__OBJECTIF__: Quelles personnalités politiques la tribune sur le traité constitutionnel nomme-t-elle, sans compter son auteur ?

__TEXTE PRÉSENTÉ__:
________________________
Impasse et
impostures
Par Max Gallo
[17/12/2004]
La mort de l'Union européenne sera triomphale ! Les événements de ces
dernières semaines annoncent en effet le trépas dans la joie du projet
d'une Europe unie, puissante, européenne, ayant politique extérieure,
défense et monnaie indépendante, alors que le sommet de Bruxelles sur la
Turquie s'achève aujourd'hui...
En France, le oui au traité constitutionnel l'a emporté sur tous les
fronts. Le médiatique d'abord, sans lequel aucune autre victoire n'est
possible. Sarkozy a été sacré meilleur combattant du oui. Hollande a connu
– presse dixit – son Austerlitz. Et constatant que 56 000 militants
socialistes – contre 41 000 – avaient voté oui, on a proclamé que «les
générations futures» étaient sauvées ! Le président Chirac, Bayrou,
Giscard d'Estaing, tous ont applaudi le «triomphe de la raison», le «refus
de l'aventure». Les dizaines de millions d'électeurs français n'ont donc
plus qu'à suivre leurs avant-gardes : élites, élus, militants, soit
peut-être – en comptant généreusement – 150 000 personnes dont le nombre
il est vrai est décuplé par les médias. Et Hollande clame déjà qu'il a dit
oui le premier, que le oui sera celui des socialistes. Les autres
rappellent qu'ils étaient en tête de la marche triomphale, que le oui sera
libéral. Le peuple doit suivre.
________________________
__SECTION DES DONNÉES__:

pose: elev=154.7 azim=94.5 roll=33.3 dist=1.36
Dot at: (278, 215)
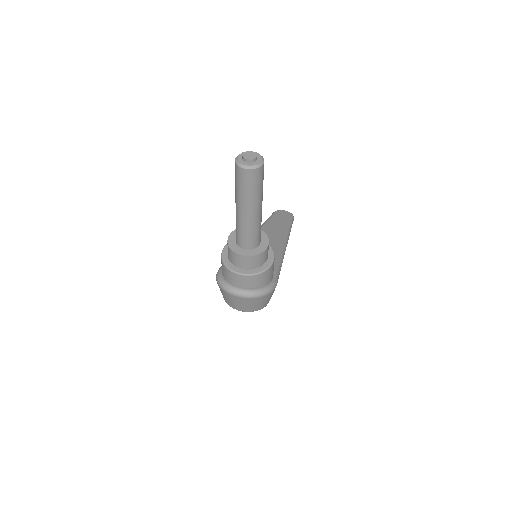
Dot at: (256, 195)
________________________
__RÉPONSE RÉDIGÉE__: Sarkozy, Hollande, Chirac, Bayrou et Giscard d'Estaing.